PROMPT 1: In the forum thread about sharpening nippers, how long does it take to take the orange-handled nippers apart, sharpen them, and put them back together?

For those of you with orange handled nippers laying around they come apart and sharpen up very easily on a grinding wheel. It takes 5 minutes to take them apart and sharpen and reassemble. A file and coarse sandpaper works just as well. I have only owned 2 of them in many years. They are of a blend of metal that dulls but that means they also sharpen readily.
I love them for the way they fit my hand.
Lee


----------



## Trysta (Apr 5, 2011)

:blush I feel a bit bad, since it was an unplanned expense, but I ordered the fancy hoof trimmer from the Felco store..... Can't wait for the thing to get here, but I already started attacking the feet with my old equipment! The show must go on!


----------



## Tim Pruitt (Oct 26, 2007)

Merry Christmas Marion! And my children are getting me one for Christmas! Beats getting me something that I will never use.


----------



## Trysta (Apr 5, 2011)

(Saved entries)
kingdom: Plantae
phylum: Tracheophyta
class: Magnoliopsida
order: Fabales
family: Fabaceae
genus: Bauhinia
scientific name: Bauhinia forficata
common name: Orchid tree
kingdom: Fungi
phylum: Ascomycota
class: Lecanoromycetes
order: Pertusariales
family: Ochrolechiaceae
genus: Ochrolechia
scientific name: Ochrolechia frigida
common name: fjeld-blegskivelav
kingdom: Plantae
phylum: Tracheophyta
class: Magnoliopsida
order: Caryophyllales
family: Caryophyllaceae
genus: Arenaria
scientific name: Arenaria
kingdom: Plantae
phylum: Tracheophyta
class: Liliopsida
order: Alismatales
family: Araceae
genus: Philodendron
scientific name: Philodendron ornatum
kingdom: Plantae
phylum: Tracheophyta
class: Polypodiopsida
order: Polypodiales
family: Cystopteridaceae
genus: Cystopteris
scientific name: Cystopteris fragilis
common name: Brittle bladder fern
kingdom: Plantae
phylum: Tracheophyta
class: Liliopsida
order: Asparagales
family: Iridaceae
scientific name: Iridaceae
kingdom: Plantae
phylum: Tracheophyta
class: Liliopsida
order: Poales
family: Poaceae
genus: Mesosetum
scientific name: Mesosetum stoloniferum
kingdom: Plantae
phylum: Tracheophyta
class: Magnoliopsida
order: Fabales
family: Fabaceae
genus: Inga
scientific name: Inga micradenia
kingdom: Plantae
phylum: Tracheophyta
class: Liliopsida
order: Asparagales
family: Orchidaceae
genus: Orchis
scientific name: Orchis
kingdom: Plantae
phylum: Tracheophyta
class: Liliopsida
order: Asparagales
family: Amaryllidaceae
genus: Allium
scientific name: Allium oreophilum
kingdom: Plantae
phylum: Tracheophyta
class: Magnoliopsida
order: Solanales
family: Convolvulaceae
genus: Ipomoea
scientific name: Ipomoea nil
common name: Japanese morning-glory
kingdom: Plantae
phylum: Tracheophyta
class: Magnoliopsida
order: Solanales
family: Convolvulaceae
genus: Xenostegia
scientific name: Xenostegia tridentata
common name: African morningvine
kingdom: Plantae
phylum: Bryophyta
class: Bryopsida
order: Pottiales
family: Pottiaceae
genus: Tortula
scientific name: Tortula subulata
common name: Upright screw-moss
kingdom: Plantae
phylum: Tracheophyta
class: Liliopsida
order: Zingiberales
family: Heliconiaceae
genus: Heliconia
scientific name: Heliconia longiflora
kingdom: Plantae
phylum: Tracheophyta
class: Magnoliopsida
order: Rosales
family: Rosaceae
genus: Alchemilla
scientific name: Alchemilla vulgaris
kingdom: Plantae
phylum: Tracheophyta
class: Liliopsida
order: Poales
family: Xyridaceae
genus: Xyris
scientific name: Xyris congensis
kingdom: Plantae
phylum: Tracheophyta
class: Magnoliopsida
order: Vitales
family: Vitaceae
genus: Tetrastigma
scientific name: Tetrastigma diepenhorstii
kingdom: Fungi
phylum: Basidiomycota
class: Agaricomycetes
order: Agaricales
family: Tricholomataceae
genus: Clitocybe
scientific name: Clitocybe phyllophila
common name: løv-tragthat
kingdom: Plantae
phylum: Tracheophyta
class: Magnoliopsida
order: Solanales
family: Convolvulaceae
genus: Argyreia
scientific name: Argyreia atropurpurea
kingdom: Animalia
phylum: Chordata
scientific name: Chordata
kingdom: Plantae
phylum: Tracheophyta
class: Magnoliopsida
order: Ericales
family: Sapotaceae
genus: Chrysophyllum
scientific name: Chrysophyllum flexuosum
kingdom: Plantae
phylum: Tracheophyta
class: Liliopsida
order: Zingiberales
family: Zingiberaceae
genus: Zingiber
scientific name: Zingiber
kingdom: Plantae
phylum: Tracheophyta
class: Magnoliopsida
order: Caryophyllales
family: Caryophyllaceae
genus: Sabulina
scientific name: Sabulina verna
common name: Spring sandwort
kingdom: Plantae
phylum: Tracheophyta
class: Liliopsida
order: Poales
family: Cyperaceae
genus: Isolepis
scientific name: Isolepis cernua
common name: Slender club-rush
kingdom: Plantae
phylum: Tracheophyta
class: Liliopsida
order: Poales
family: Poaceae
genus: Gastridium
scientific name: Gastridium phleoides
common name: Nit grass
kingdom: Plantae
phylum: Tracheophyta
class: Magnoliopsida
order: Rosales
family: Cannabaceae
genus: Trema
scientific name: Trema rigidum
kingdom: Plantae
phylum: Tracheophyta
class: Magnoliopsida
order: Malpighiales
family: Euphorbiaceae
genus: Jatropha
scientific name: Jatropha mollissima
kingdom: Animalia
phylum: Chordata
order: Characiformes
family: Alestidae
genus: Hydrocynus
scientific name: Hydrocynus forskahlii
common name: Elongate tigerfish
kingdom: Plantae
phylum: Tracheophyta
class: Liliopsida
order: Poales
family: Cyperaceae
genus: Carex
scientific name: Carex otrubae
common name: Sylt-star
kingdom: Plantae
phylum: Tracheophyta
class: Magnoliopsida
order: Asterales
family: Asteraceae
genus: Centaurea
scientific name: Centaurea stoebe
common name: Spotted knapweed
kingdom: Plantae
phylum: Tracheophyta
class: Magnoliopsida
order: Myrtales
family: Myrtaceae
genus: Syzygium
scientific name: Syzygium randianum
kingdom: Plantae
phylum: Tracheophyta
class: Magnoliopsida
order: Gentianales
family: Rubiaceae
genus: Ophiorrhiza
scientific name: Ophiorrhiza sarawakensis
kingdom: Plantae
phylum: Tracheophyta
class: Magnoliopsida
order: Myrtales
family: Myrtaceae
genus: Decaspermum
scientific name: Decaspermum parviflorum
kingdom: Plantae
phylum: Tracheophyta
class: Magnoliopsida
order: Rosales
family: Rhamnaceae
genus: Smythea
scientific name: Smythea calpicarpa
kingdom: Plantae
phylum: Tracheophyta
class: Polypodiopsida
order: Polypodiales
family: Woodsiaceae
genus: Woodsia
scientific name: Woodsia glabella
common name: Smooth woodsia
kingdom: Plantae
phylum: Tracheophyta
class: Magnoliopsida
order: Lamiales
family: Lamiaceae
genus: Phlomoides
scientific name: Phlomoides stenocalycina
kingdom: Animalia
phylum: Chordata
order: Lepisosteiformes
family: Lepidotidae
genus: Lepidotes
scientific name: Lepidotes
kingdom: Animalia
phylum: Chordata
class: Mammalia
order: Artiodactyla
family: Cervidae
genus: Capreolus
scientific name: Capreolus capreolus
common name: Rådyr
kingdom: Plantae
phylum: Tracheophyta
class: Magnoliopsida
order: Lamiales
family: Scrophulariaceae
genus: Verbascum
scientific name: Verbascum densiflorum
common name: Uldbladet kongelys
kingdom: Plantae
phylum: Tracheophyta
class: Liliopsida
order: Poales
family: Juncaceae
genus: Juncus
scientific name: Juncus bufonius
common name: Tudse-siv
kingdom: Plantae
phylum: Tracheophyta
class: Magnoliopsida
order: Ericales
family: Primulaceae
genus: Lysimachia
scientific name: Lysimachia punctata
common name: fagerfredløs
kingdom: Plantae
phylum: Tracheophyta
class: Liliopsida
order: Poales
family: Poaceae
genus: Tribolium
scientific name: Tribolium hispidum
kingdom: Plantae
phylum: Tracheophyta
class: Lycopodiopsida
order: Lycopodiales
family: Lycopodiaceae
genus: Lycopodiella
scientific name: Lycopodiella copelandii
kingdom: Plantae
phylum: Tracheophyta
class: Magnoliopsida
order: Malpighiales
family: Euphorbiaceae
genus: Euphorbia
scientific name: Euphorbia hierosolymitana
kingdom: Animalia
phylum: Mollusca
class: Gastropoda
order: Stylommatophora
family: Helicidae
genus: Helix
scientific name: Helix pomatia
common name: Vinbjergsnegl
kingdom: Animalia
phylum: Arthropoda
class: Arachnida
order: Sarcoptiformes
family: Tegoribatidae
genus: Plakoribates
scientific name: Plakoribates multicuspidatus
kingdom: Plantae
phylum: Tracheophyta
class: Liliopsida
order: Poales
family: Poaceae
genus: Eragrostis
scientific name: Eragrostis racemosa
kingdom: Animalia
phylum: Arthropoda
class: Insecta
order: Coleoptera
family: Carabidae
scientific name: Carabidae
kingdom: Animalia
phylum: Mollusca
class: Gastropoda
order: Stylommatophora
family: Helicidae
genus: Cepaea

PROMPT 2: Reproduce the lines of the listing between the line holding "scientific name: Bauhinia forficata" and the line holding "genus: Xyris", inclusive.

EXERCISE ANSWER 1: It takes 5 minutes.

EXERCISE ANSWER 2:
scientific name: Bauhinia forficata
common name: Orchid tree
kingdom: Fungi
phylum: Ascomycota
class: Lecanoromycetes
order: Pertusariales
family: Ochrolechiaceae
genus: Ochrolechia
scientific name: Ochrolechia frigida
common name: fjeld-blegskivelav
kingdom: Plantae
phylum: Tracheophyta
class: Magnoliopsida
order: Caryophyllales
family: Caryophyllaceae
genus: Arenaria
scientific name: Arenaria
kingdom: Plantae
phylum: Tracheophyta
class: Liliopsida
order: Alismatales
family: Araceae
genus: Philodendron
scientific name: Philodendron ornatum
kingdom: Plantae
phylum: Tracheophyta
class: Polypodiopsida
order: Polypodiales
family: Cystopteridaceae
genus: Cystopteris
scientific name: Cystopteris fragilis
common name: Brittle bladder fern
kingdom: Plantae
phylum: Tracheophyta
class: Liliopsida
order: Asparagales
family: Iridaceae
scientific name: Iridaceae
kingdom: Plantae
phylum: Tracheophyta
class: Liliopsida
order: Poales
family: Poaceae
genus: Mesosetum
scientific name: Mesosetum stoloniferum
kingdom: Plantae
phylum: Tracheophyta
class: Magnoliopsida
order: Fabales
family: Fabaceae
genus: Inga
scientific name: Inga micradenia
kingdom: Plantae
phylum: Tracheophyta
class: Liliopsida
order: Asparagales
family: Orchidaceae
genus: Orchis
scientific name: Orchis
kingdom: Plantae
phylum: Tracheophyta
class: Liliopsida
order: Asparagales
family: Amaryllidaceae
genus: Allium
scientific name: Allium oreophilum
kingdom: Plantae
phylum: Tracheophyta
class: Magnoliopsida
order: Solanales
family: Convolvulaceae
genus: Ipomoea
scientific name: Ipomoea nil
common name: Japanese morning-glory
kingdom: Plantae
phylum: Tracheophyta
class: Magnoliopsida
order: Solanales
family: Convolvulaceae
genus: Xenostegia
scientific name: Xenostegia tridentata
common name: African morningvine
kingdom: Plantae
phylum: Bryophyta
class: Bryopsida
order: Pottiales
family: Pottiaceae
genus: Tortula
scientific name: Tortula subulata
common name: Upright screw-moss
kingdom: Plantae
phylum: Tracheophyta
class: Liliopsida
order: Zingiberales
family: Heliconiaceae
genus: Heliconia
scientific name: Heliconia longiflora
kingdom: Plantae
phylum: Tracheophyta
class: Magnoliopsida
order: Rosales
family: Rosaceae
genus: Alchemilla
scientific name: Alchemilla vulgaris
kingdom: Plantae
phylum: Tracheophyta
class: Liliopsida
order: Poales
family: Xyridaceae
genus: Xyris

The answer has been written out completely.